Dinner: White peach salad with fig vincotto vinegar, pumpkin mac n’ cheeze, kale, and “cheater” baked beans
Veggies consumed (8.5 oz total):
- ¼ c pumpkin in cheeze sauce (2 oz)
- ~1 c steamed kale (3 oz)
- large handful spring mix (1.5 oz)
- ¼ cucumber – not pictured (2 oz)
Dinner was all about comfort food! The salad couldn’t be easier: Just top spring mix with perfectly ripe white peaches, blueberries, red onion, and a drizzle of fig vincotto vinegar. (I use Fig Vincotto Vinegar by Gianni Calogiuri.) I also added a sprinkle of ground flax seed (which I forgot until after I’d taken all the pictures, whoops).
Then it was on to gluten-free macaroni with pumpkin mac n’ cheeze sauce using Angela’s recipe from Oh She Glows. (I found it researching recipes for 7 Healthy Gluten-Free, Vegan Pumpkin Recipes.) The sauce was scrumptious! However, if you use nut butter instead of Earth Balance like I did, cut down on the cornstarch by half.
I also had steamed kale and lazy-person, “cheater” baked beans: Mix 2 Tbsp of barbecue sauce per cup of beans and heat. (Note that I didn’t count the beans as a veggie in the final count; I treated them like a protein.)
I must say: Eating the macaroni, kale, and barbecue beans altogether tasted amazing. I highly recommend it!

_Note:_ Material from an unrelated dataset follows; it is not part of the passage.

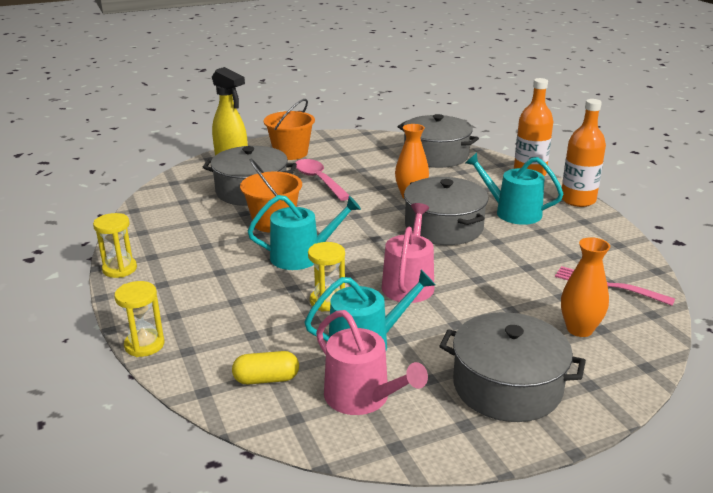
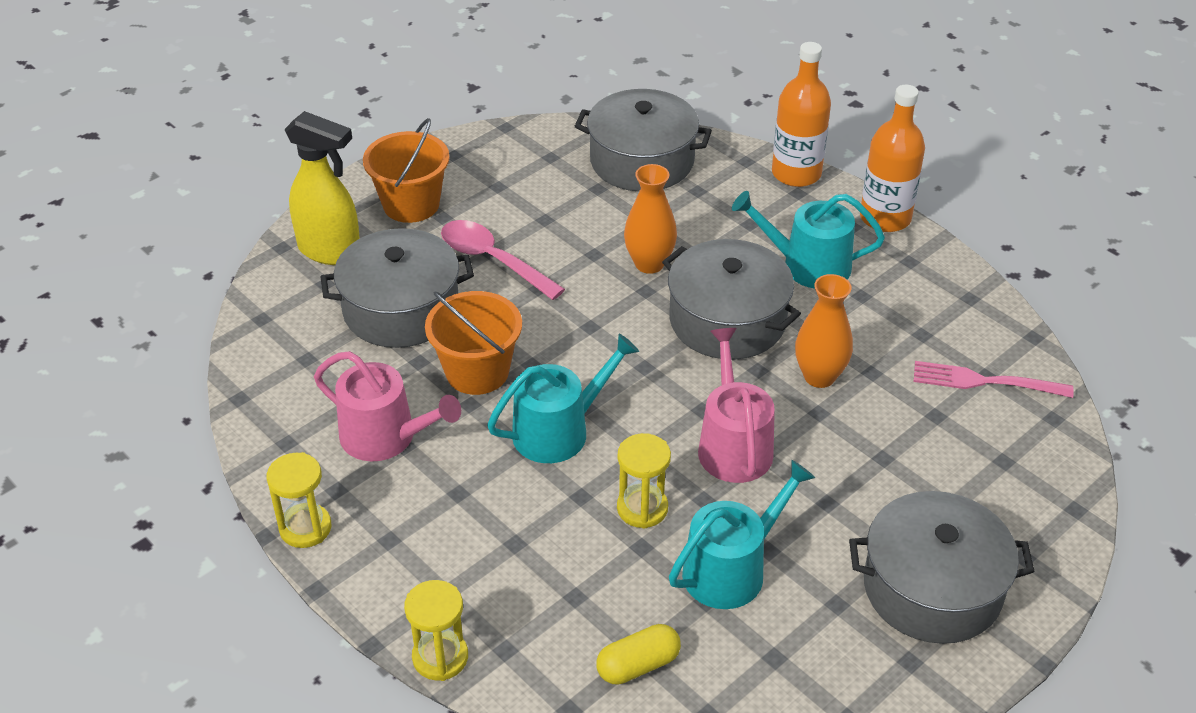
camera: 20 degrees left, 15 degrees up
pink watering can [316,310,428,415] -> pink watering can moved to [314,351,461,461]
orange vase [561,237,610,337] -> orange vase moved to [795,274,853,388]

Oh, and I ate the rest of the cucumber salad from lunch while I was prepping dinner. That helped keep me out of the pumpkin cheeze sauce, which I was ready to devour with a spoon![True confession, though: The first set of dinner pictures that I took came out so awful that I couldn’t bear to post them! I mean, I want people to eat more vegetables, and these pictures would not have helped the cause. 😉 (I ran out of daylight; not good.) So while this day of food is from Friday the 18th, I recreated the dinner this Sunday evening (minus the salad), right down to the same portion sizes, and took new pictures that weren’t terrible. Bonus: I got to have mac n’ cheeze again!]

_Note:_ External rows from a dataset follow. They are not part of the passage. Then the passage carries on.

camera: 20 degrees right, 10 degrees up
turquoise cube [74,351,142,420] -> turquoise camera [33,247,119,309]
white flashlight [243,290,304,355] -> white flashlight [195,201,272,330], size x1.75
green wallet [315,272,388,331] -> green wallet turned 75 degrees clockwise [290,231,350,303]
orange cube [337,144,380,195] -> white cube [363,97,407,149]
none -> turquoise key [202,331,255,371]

Evening snack: Mac n’ cheeze and an apple
Veggies consumed (1 oz total):
- ⅛ c pumpkin in cheeze sauce (1 oz)
I had a snack attack at 9:30, but took no pictures because I was tired. I will say, though: Apple slices and mac n’ cheeze taste great together!
The final tally
Not only did I meet my 2-pound vegetable goal, but I had a fun food day! I enjoyed healthy versions of my very favorite comfort foods, all while packing in the veggies. And I had one of the yummiest, prettiest salads I’ve made to date—which was lucky, because I came up with it at the last minute.
As you can see from my nutrition stats, I got everything I need—and then some. So to everyone who worries about getting enough protein, calcium, and iron on a plant-based diet…take note. 🙂 (Look Ma, no protein powder!)

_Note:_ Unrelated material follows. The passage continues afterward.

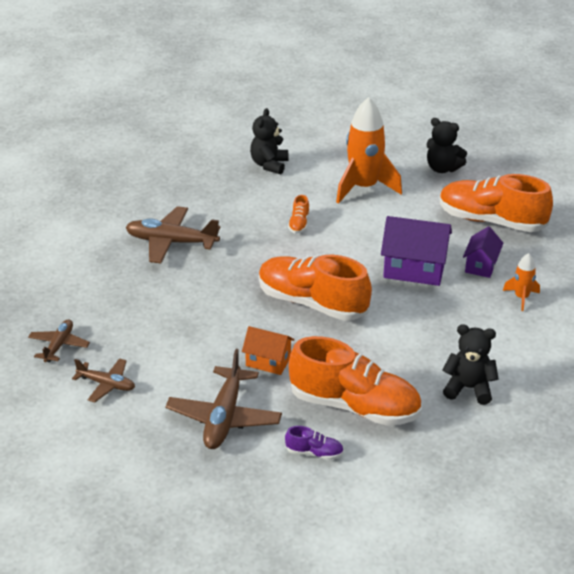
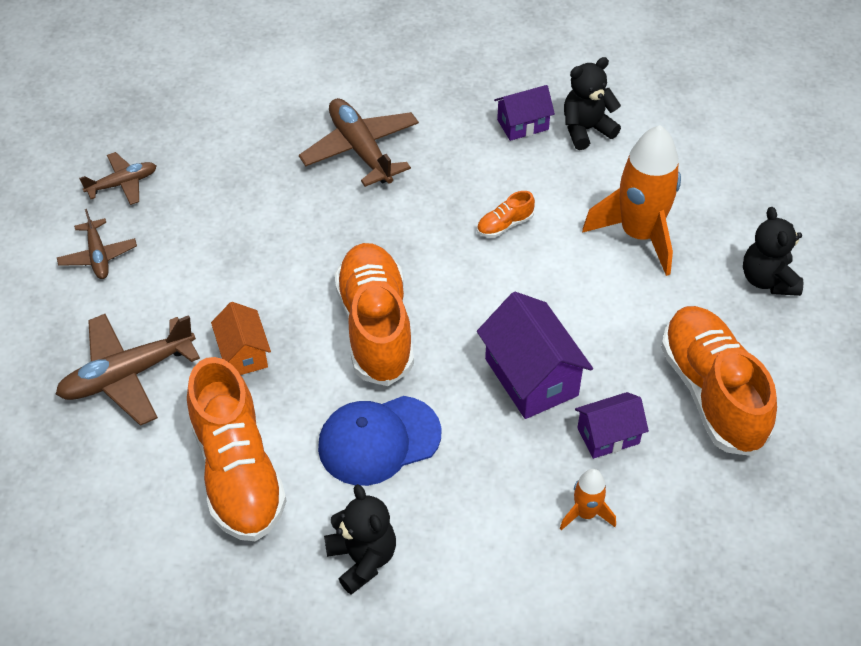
camera: 50 degrees right, 15 degrees up
purple shoe [285,426,344,460] -> none
none -> blue cap [318,396,441,486]
none -> purple house [494,85,555,141]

Of course, if you’re not used to eating lots of vegetables, it’s best to increase intake gradually to keep your insides happy! (Interestingly, eating more vegetables is linked to overall happiness as well.) However, if you have a health condition, it’s always a good idea to check with your doctor or dietitian before making big dietary changes. That said, even moderately increasing veggie intake is good for most people. So if 2 pounds of vegetables a day isn’t your thing, know that every little bit helps.
Hope this has given you some ideas for working more veggies into your day.